Work instruction
Your copy of the data below must be exact and must leave out all pictures.

Data below

┄┄┄┄┄┄┄┄┄┄┄┄┄┄┄┄┄┄┄┄

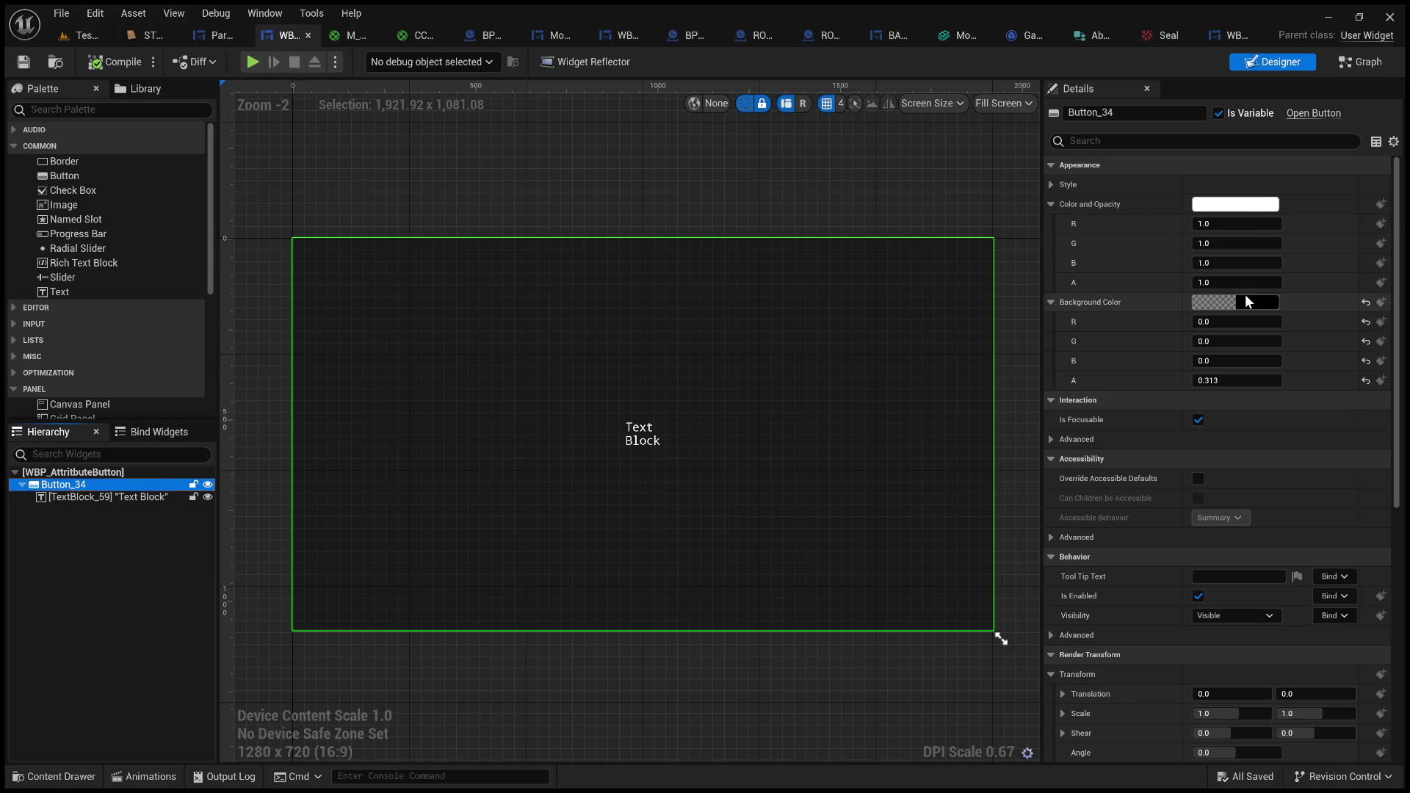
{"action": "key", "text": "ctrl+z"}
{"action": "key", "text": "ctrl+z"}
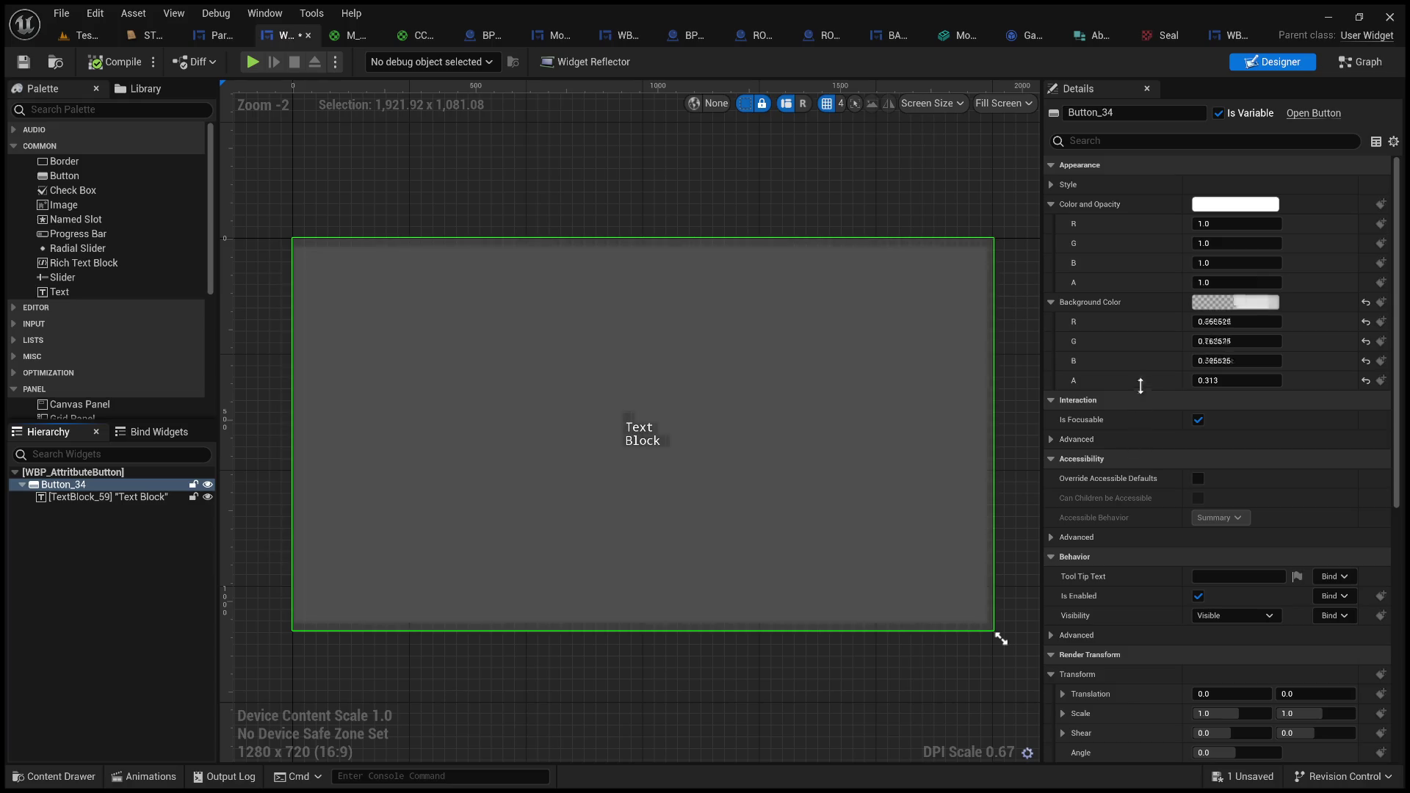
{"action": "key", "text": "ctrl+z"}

┄┄┄┄┄┄┄┄┄┄┄┄┄┄┄┄┄┄┄┄

Worked solution
{"action": "key", "text": "ctrl+z"}
{"action": "key", "text": "ctrl+z"}
{"action": "key", "text": "ctrl+z"}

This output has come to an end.